Ici, l'équipe de recherche effectuera un criblage lipidomique à large spectre de médicaments anti-inflammatoires et de médicaments candidats qui antagonisent les récepteurs (récepteurs LTC4, LTB4, EP4) ou inhibent des composants spécifiques (COX-1, COX-2, mPGES-1, 5 -KO, FLAP, LTA4A) de la voie de l'acide arachidonique dans un test in vitro sur sang total humain (hWBA).

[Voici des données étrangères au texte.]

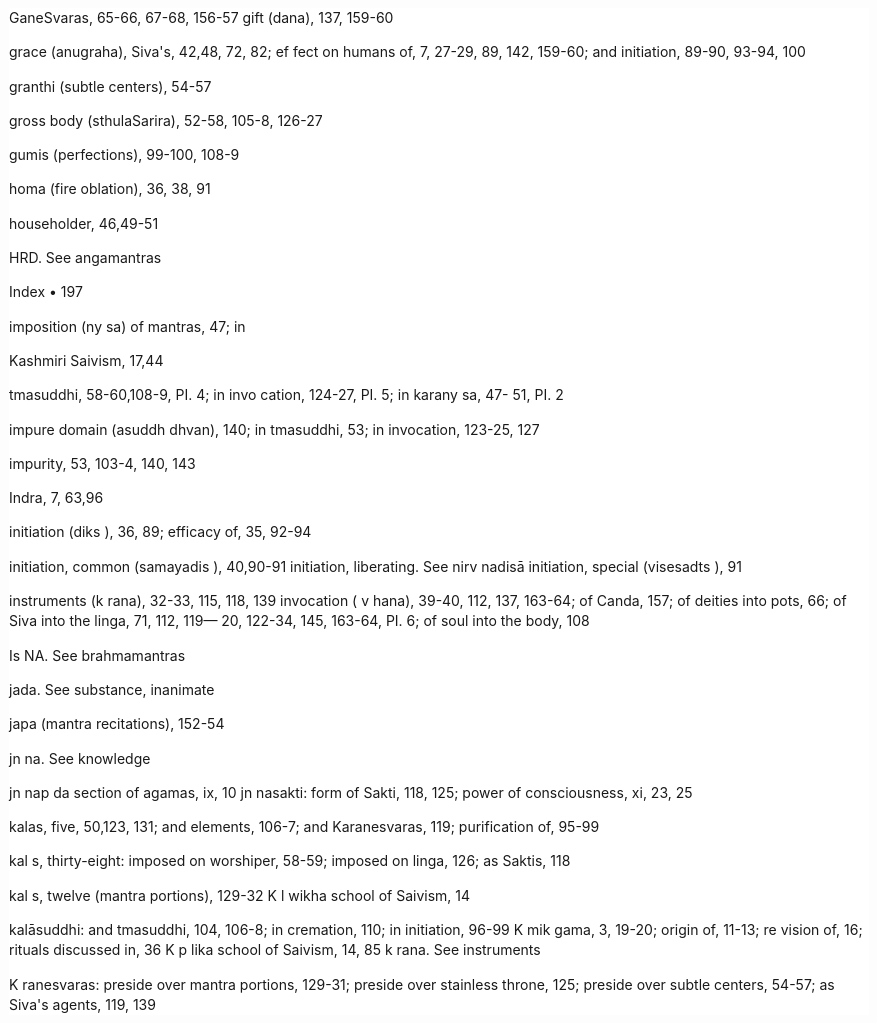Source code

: GaneSvaras, 65-66, 67-68, 156-57  gift (dana), 137, 159-60  

grace (anugraha), Siva's, 42,48, 72, 82; ef fect on humans of, 7, 27-29, 89, 142,  159-60; and initiation, 89-90, 93-94,  100  

granthi (subtle centers), 54-57  

gross body (sthulaSarira), 52-58, 105-8,  126-27  

gumis (perfections), 99-100, 108-9  

homa (fire oblation), 36, 38, 91  

householder, 46,49-51  

HRD. See angamantras 

Index • 197  

imposition (ny sa) of mantras, 47; in  

Kashmiri Saivism, 17,44  

tmasuddhi, 58-60,108-9, PI. 4; in invo cation, 124-27, PI. 5; in karany sa, 47- 51, PI. 2    

impure domain (asuddh dhvan), 140; in  tmasuddhi, 53; in invocation, 123-25,  127  

impurity, 53, 103-4, 140, 143  

Indra, 7, 63,96  

initiation (diks ), 36, 89; efficacy of, 35,  92-94  

initiation, common (samayadis ), 40,90-91  initiation, liberating. See nirv nadisā  initiation, special (visesadts ), 91  

instruments (k rana), 32-33, 115, 118, 139  invocation ( v hana), 39-40, 112, 137,  163-64; of Canda, 157; of deities into pots,  66; of Siva into the linga, 71, 112, 119—  20, 122-34, 145, 163-64, PI. 6; of soul  into the body, 108  

Is NA. See brahmamantras  

jada. See substance, inanimate  

japa (mantra recitations), 152-54  

jn na. See knowledge  

jn nap da section of agamas, ix, 10  jn nasakti: form of Sakti, 118, 125; power  of consciousness, xi, 23, 25  

kalas, five, 50,123, 131; and elements,  106-7; and Karanesvaras, 119; purification  of, 95-99  

kal s, thirty-eight: imposed on worshiper,  58-59; imposed on linga, 126; as Saktis,  118  

kal s, twelve (mantra portions), 129-32  K l wikha school of Saivism, 14  

kalāsuddhi: and tmasuddhi, 104, 106-8; in  cremation, 110; in initiation, 96-99  K mik gama, 3, 19-20; origin of, 11-13; re vision of, 16; rituals discussed in, 36  K p lika school of Saivism, 14, 85  k rana. See instruments  

K ranesvaras: preside over mantra portions,  129-31; preside over stainless throne,  125; preside over subtle centers, 54-57;  as Siva's agents, 119, 139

Les résultats in vitro préliminaires de la partie A ont démontré que le ciblage de la COX-2 avec un inhibiteur sélectif de la COX-2, le célécoxib, affectait non seulement la voie de la cyclooxygénase, mais également la cascade de la lipoxygénase. Le célécoxib a inhibé les produits dérivés de la COX PGE2, PGF2a et TxB2 et réduit significativement les niveaux de 15-HETE, un produit de la cascade 15-LOX.

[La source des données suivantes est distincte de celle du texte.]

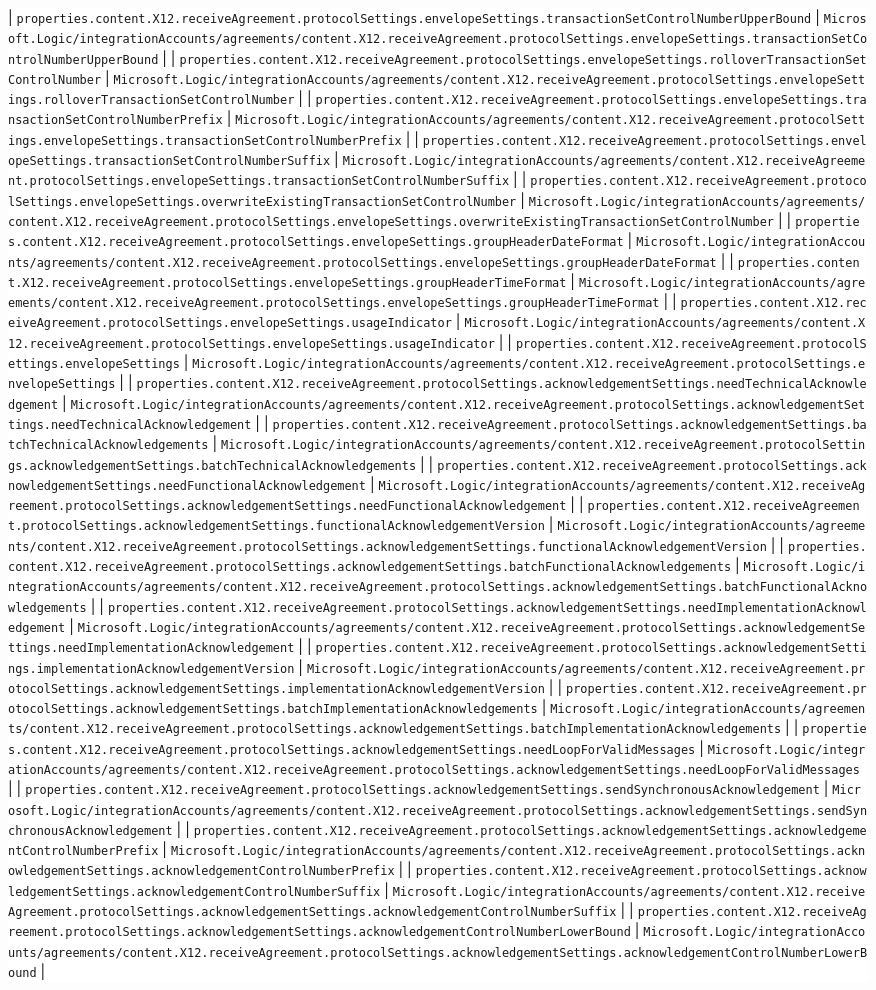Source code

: | `properties.content.X12.receiveAgreement.protocolSettings.envelopeSettings.transactionSetControlNumberUpperBound` | `Microsoft.Logic/integrationAccounts/agreements/content.X12.receiveAgreement.protocolSettings.envelopeSettings.transactionSetControlNumberUpperBound` |
| `properties.content.X12.receiveAgreement.protocolSettings.envelopeSettings.rolloverTransactionSetControlNumber` | `Microsoft.Logic/integrationAccounts/agreements/content.X12.receiveAgreement.protocolSettings.envelopeSettings.rolloverTransactionSetControlNumber` |
| `properties.content.X12.receiveAgreement.protocolSettings.envelopeSettings.transactionSetControlNumberPrefix` | `Microsoft.Logic/integrationAccounts/agreements/content.X12.receiveAgreement.protocolSettings.envelopeSettings.transactionSetControlNumberPrefix` |
| `properties.content.X12.receiveAgreement.protocolSettings.envelopeSettings.transactionSetControlNumberSuffix` | `Microsoft.Logic/integrationAccounts/agreements/content.X12.receiveAgreement.protocolSettings.envelopeSettings.transactionSetControlNumberSuffix` |
| `properties.content.X12.receiveAgreement.protocolSettings.envelopeSettings.overwriteExistingTransactionSetControlNumber` | `Microsoft.Logic/integrationAccounts/agreements/content.X12.receiveAgreement.protocolSettings.envelopeSettings.overwriteExistingTransactionSetControlNumber` |
| `properties.content.X12.receiveAgreement.protocolSettings.envelopeSettings.groupHeaderDateFormat` | `Microsoft.Logic/integrationAccounts/agreements/content.X12.receiveAgreement.protocolSettings.envelopeSettings.groupHeaderDateFormat` |
| `properties.content.X12.receiveAgreement.protocolSettings.envelopeSettings.groupHeaderTimeFormat` | `Microsoft.Logic/integrationAccounts/agreements/content.X12.receiveAgreement.protocolSettings.envelopeSettings.groupHeaderTimeFormat` |
| `properties.content.X12.receiveAgreement.protocolSettings.envelopeSettings.usageIndicator` | `Microsoft.Logic/integrationAccounts/agreements/content.X12.receiveAgreement.protocolSettings.envelopeSettings.usageIndicator` |
| `properties.content.X12.receiveAgreement.protocolSettings.envelopeSettings` | `Microsoft.Logic/integrationAccounts/agreements/content.X12.receiveAgreement.protocolSettings.envelopeSettings` |
| `properties.content.X12.receiveAgreement.protocolSettings.acknowledgementSettings.needTechnicalAcknowledgement` | `Microsoft.Logic/integrationAccounts/agreements/content.X12.receiveAgreement.protocolSettings.acknowledgementSettings.needTechnicalAcknowledgement` |
| `properties.content.X12.receiveAgreement.protocolSettings.acknowledgementSettings.batchTechnicalAcknowledgements` | `Microsoft.Logic/integrationAccounts/agreements/content.X12.receiveAgreement.protocolSettings.acknowledgementSettings.batchTechnicalAcknowledgements` |
| `properties.content.X12.receiveAgreement.protocolSettings.acknowledgementSettings.needFunctionalAcknowledgement` | `Microsoft.Logic/integrationAccounts/agreements/content.X12.receiveAgreement.protocolSettings.acknowledgementSettings.needFunctionalAcknowledgement` |
| `properties.content.X12.receiveAgreement.protocolSettings.acknowledgementSettings.functionalAcknowledgementVersion` | `Microsoft.Logic/integrationAccounts/agreements/content.X12.receiveAgreement.protocolSettings.acknowledgementSettings.functionalAcknowledgementVersion` |
| `properties.content.X12.receiveAgreement.protocolSettings.acknowledgementSettings.batchFunctionalAcknowledgements` | `Microsoft.Logic/integrationAccounts/agreements/content.X12.receiveAgreement.protocolSettings.acknowledgementSettings.batchFunctionalAcknowledgements` |
| `properties.content.X12.receiveAgreement.protocolSettings.acknowledgementSettings.needImplementationAcknowledgement` | `Microsoft.Logic/integrationAccounts/agreements/content.X12.receiveAgreement.protocolSettings.acknowledgementSettings.needImplementationAcknowledgement` |
| `properties.content.X12.receiveAgreement.protocolSettings.acknowledgementSettings.implementationAcknowledgementVersion` | `Microsoft.Logic/integrationAccounts/agreements/content.X12.receiveAgreement.protocolSettings.acknowledgementSettings.implementationAcknowledgementVersion` |
| `properties.content.X12.receiveAgreement.protocolSettings.acknowledgementSettings.batchImplementationAcknowledgements` | `Microsoft.Logic/integrationAccounts/agreements/content.X12.receiveAgreement.protocolSettings.acknowledgementSettings.batchImplementationAcknowledgements` |
| `properties.content.X12.receiveAgreement.protocolSettings.acknowledgementSettings.needLoopForValidMessages` | `Microsoft.Logic/integrationAccounts/agreements/content.X12.receiveAgreement.protocolSettings.acknowledgementSettings.needLoopForValidMessages` |
| `properties.content.X12.receiveAgreement.protocolSettings.acknowledgementSettings.sendSynchronousAcknowledgement` | `Microsoft.Logic/integrationAccounts/agreements/content.X12.receiveAgreement.protocolSettings.acknowledgementSettings.sendSynchronousAcknowledgement` |
| `properties.content.X12.receiveAgreement.protocolSettings.acknowledgementSettings.acknowledgementControlNumberPrefix` | `Microsoft.Logic/integrationAccounts/agreements/content.X12.receiveAgreement.protocolSettings.acknowledgementSettings.acknowledgementControlNumberPrefix` |
| `properties.content.X12.receiveAgreement.protocolSettings.acknowledgementSettings.acknowledgementControlNumberSuffix` | `Microsoft.Logic/integrationAccounts/agreements/content.X12.receiveAgreement.protocolSettings.acknowledgementSettings.acknowledgementControlNumberSuffix` |
| `properties.content.X12.receiveAgreement.protocolSettings.acknowledgementSettings.acknowledgementControlNumberLowerBound` | `Microsoft.Logic/integrationAccounts/agreements/content.X12.receiveAgreement.protocolSettings.acknowledgementSettings.acknowledgementControlNumberLowerBound` |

Dans la partie B, les chercheurs proposent d'étudier l'effet du célécoxib sur les lipides plasmatiques ex vivo. Des volontaires sains, non-fumeurs, hommes et femmes, seront invités à prendre une dose thérapeutique unique de 200 mg de célécoxib ou une pilule placebo et à fournir des échantillons de sang et d'urine avant et après l'administration du médicament. Les expériences comprendront (i) le test sur sang total ex vivo, dans lequel les lipides seront mesurés dans le sang prélevé avant et 3 heures (Tmax) après l'administration de célécoxib et stimulé avec du LPS, (ii) les métabolites lipidiques seront mesurés dans le sang pré- et des échantillons d'urine post-célécoxib, (iii) les concentrations plasmatiques et urinaires de célécoxib seront mesurées pour évaluer le profil pharmacocinétique du médicament à l'étude.

Les chercheurs s'attendent à ce que le profil lipidique de l'hWBA ex vivo réalisé sur des sujets traités au célécoxib récapitule les résultats de l'hWBA in vitro reçu avec du sang humain traité au célécoxib.